3. Cara Yang Salah Dalam Berjuang

111 22 10
                                    

Kehadiran Nadira yang tiba-tiba membuat Argi merinding. Ternyata gadis itu benar-benar menyukainya, bukan hanya rumor semata.
Setelah kejadian itu Argi pikir Nadira akan merasa malu dan menghilang beberapa hari dari pandangannya, namun ia salah. Di mana pun ia berada, Nadira ada di dekatnya. Ia merasa seperti buronan sampai akhirnya keduanya resmi bertemu. Ia mengirim pesan singkat ke gadis itu untuk bertemu di kelasnya sepulang sekolah. Saat mendapat pesan itu, Nadira senang bukan main.
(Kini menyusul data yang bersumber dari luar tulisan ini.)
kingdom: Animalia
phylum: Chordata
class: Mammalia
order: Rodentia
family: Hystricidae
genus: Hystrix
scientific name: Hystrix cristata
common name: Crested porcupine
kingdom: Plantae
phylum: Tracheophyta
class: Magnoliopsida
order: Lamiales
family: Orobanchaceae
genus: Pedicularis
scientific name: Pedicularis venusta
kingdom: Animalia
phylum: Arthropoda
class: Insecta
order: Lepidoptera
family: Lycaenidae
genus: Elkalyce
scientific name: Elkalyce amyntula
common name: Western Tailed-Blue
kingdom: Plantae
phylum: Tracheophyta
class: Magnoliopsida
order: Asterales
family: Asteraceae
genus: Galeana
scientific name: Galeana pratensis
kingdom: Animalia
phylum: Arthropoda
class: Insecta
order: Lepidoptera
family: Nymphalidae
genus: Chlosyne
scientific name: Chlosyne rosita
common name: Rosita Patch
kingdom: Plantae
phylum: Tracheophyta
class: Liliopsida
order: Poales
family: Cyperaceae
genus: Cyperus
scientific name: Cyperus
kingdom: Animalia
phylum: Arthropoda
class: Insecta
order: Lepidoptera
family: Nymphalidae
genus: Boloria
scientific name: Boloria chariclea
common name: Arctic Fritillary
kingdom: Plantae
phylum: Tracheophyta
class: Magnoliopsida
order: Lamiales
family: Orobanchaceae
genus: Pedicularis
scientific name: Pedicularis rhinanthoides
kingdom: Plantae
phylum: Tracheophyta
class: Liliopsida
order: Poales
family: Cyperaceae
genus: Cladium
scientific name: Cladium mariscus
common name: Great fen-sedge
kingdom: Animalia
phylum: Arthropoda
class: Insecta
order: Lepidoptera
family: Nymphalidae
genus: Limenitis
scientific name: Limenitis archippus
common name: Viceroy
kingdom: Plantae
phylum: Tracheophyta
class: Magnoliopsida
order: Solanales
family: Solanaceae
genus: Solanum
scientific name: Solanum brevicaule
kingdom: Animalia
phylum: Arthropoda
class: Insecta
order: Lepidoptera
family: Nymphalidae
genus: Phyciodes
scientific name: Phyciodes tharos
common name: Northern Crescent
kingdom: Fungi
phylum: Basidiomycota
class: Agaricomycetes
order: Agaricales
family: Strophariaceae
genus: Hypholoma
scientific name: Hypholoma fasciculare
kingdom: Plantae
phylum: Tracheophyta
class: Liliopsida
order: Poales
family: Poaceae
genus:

Setiap saat melirik jam, memasang telinga baik-baik, berharap bel pulang segera berbunyi.

Seusai sekolah sepi Nadira bergegas menemui Argi, tetapi ia tidak sendiri. Ia meminta Mika menemaninya dan menunggunya di kelas sebelah.
Waktu yang ditunggu-tunggu tiba, Nadira masuk ke kelas Argi dan mendapatkan pria itu tengah duduk di kursi guru. Tatapannya lurus, sama sekali tidak menoleh untuk melihat kedatangan Nadira.

Tidak ada siapapun sekarang, hanya mereka berdua. Nadira sedari tadi berdiri di dekat Argi sembari tersipu sebab pria idamannya mengajaknya untuk bertemu.

"Lo suka sama gue?" tanya Argi tanpa basa-basi.

"Iya. Kenapa? Kamu juga suka sama aku?" tanya Nadir penuh percaya diri.

"Kebalikannya."

"Terus kenapa aku dipanggil ke sini? Aku pikir kamu juga punya perasaan yang sama-"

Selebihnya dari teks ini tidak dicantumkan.